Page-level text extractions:
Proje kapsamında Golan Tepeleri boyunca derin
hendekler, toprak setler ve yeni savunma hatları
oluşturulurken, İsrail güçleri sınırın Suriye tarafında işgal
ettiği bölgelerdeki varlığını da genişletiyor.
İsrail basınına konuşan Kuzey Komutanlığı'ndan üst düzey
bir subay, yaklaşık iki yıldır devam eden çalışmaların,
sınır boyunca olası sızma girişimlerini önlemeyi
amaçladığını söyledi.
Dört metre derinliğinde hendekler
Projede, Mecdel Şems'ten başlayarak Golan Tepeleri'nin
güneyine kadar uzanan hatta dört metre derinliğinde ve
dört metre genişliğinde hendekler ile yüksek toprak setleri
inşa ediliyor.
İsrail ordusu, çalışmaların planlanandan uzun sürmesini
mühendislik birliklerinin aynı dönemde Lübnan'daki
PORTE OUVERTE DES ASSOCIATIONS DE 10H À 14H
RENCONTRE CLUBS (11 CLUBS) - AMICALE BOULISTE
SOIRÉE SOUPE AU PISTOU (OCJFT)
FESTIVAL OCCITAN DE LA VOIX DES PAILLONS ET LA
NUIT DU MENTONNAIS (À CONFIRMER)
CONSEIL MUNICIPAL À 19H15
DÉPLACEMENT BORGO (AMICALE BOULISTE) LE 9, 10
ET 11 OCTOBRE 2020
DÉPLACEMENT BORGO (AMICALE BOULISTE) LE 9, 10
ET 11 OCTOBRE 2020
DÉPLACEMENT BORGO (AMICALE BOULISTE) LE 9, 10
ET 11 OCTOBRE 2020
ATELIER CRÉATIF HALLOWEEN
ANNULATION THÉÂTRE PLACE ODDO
* * *
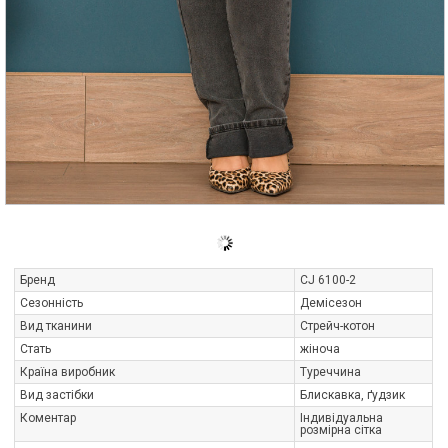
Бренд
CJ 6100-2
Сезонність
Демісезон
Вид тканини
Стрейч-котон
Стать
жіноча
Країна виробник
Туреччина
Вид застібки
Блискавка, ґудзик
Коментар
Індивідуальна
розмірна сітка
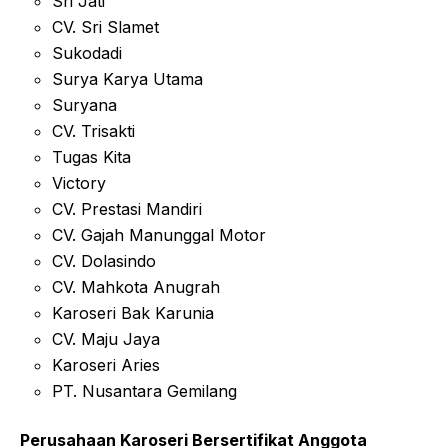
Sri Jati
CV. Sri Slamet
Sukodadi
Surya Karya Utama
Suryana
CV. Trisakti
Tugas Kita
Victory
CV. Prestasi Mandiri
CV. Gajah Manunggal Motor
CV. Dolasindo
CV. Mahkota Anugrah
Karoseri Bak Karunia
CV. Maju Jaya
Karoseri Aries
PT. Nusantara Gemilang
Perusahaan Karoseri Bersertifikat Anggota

**Task prompt**:
Give back exactly the lines above, from the line containing "İsrail basınına konuşan" through the line containing "ANNULATION THÉÂTRE PLACE ODDO", with both end lines and nothing more.

**Expected answer**:
İsrail basınına konuşan Kuzey Komutanlığı'ndan üst düzey
bir subay, yaklaşık iki yıldır devam eden çalışmaların,
sınır boyunca olası sızma girişimlerini önlemeyi
amaçladığını söyledi.
Dört metre derinliğinde hendekler
Projede, Mecdel Şems'ten başlayarak Golan Tepeleri'nin
güneyine kadar uzanan hatta dört metre derinliğinde ve
dört metre genişliğinde hendekler ile yüksek toprak setleri
inşa ediliyor.
İsrail ordusu, çalışmaların planlanandan uzun sürmesini
mühendislik birliklerinin aynı dönemde Lübnan'daki
PORTE OUVERTE DES ASSOCIATIONS DE 10H À 14H
RENCONTRE CLUBS (11 CLUBS) - AMICALE BOULISTE
SOIRÉE SOUPE AU PISTOU (OCJFT)
FESTIVAL OCCITAN DE LA VOIX DES PAILLONS ET LA
NUIT DU MENTONNAIS (À CONFIRMER)
CONSEIL MUNICIPAL À 19H15
DÉPLACEMENT BORGO (AMICALE BOULISTE) LE 9, 10
ET 11 OCTOBRE 2020
DÉPLACEMENT BORGO (AMICALE BOULISTE) LE 9, 10
ET 11 OCTOBRE 2020
DÉPLACEMENT BORGO (AMICALE BOULISTE) LE 9, 10
ET 11 OCTOBRE 2020
ATELIER CRÉATIF HALLOWEEN
ANNULATION THÉÂTRE PLACE ODDO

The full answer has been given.